Von Beginn an ist das Pipeline-Projekt Nord Stream 2 begleitet gewesen von einem gehörigen Maß an Realitätsverweigerung. Zunächst tat die schwarz-rote Bundesregierung so, als handele es sich bei der neuen Gasleitung durch die Ostsee um ein rein wirtschaftliches Vorhaben. Erst, als die Konflikte innerhalb der Europäischen Union, mit der Ukraine und mit den USA nicht mehr zu ignorieren waren, räumte Bundeskanzlerin Angela Merkel geopolitische Nebenwirkungen ein. Seit es nun einen Kompromiss mit den USA gibt und die Pipeline fertig ist, tut die noch amtierende Bundesregierung so, als habe sich das Problem in Luft aufgelöst. Dabei ist es noch da. Unübersehbar liegt es auf dem Tisch bei den Koalitionsverhandlungen.
Mit ihrer Feststellung, Nord Stream 2 dürfe keine Betriebsgenehmigung erhalten, hat Grünen-Chefin Annalena Baerbock allerdings weniger Klarheit bewirkt, als es den Anschein hat. Die Betriebsgenehmigung wird nämlich weder von der noch amtierenden noch von der künftigen Bundesregierung erteilt. Sie hängt davon ab, ob EU-Regeln eingehalten sind. Zu befinden hat darüber die Bundesnetzagentur. SPD-Kanzlerkandidat Olaf Scholz hat deshalb schon zu verstehen gegeben, dass hier doch eigentlich nur noch das Behördenverfahren seinen Lauf nehmen muss.

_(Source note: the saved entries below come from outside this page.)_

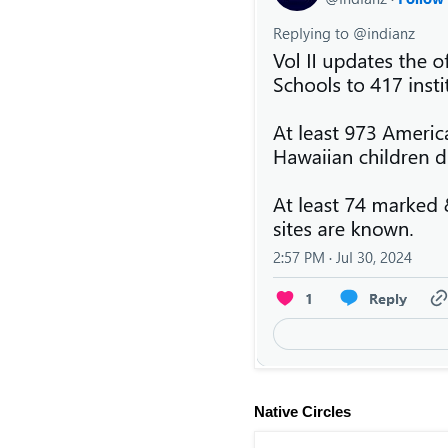
Native Circles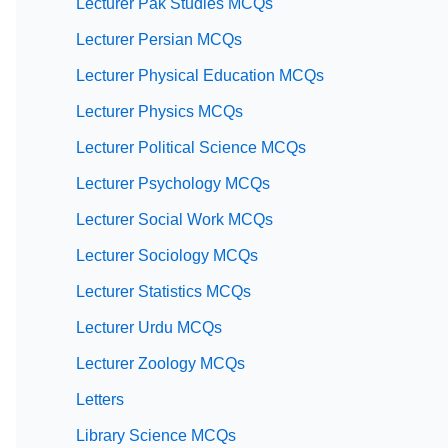
Lecturer Pak Studies MCQs
Lecturer Persian MCQs
Lecturer Physical Education MCQs
Lecturer Physics MCQs
Lecturer Political Science MCQs
Lecturer Psychology MCQs
Lecturer Social Work MCQs
Lecturer Sociology MCQs
Lecturer Statistics MCQs
Lecturer Urdu MCQs
Lecturer Zoology MCQs
Letters
Library Science MCQs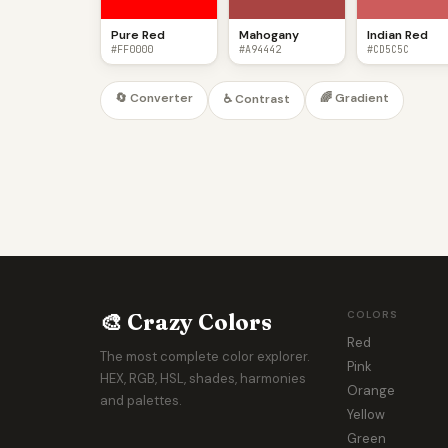
Pure Red
Mahogany
Indian Red
#FF0000
#A94442
#CD5C5C
🔄 Converter
🌈 Gradient
♿ Contrast
🎨 Crazy Colors
COLORS
Red
The most complete color explorer.
Pink
HEX, RGB, HSL, shades, harmonies
Orange
and palettes.
Yellow
Green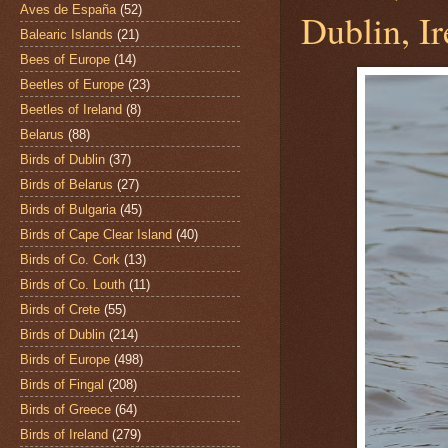
Aves de España
(52)
Dublin, Ir
Balearic Islands
(21)
Bees of Europe
(14)
Beetles of Europe
(23)
Beetles of Ireland
(8)
Belarus
(88)
Birds of Dublin
(37)
Birds of Belarus
(27)
Birds of Bulgaria
(45)
Birds of Cape Clear Island
(40)
Birds of Co. Cork
(13)
Birds of Co. Louth
(11)
Birds of Crete
(55)
Birds of Dublin
(214)
Birds of Europe
(498)
Birds of Fingal
(208)
Birds of Greece
(64)
Birds of Ireland
(279)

Doch ganz so ist das nicht. Natürlich ist es in dem Verfahren nicht egal, ob die künftige Bundesregierung Nord Stream 2 als harmlose Pipeline einstuft oder als Gefahr für die europäische Energiesicherheit. Außerdem müssen sich die Koalitionäre Gedanken darüber machen, wie sie ein Versprechen der noch amtierenden Bundesregierung einzulösen gedenken. Diese hat zugesagt, die Ukraine zu unterstützen und es Russland nicht durchgehen zu lassen, falls es Energie als Waffe einsetzt. Grüne und FDP haben im Wahlkampf eine klare Haltung gegenüber Moskau verlangt. In den Koalitionsverhandlungen können sie zeigen, was sie damit meinen.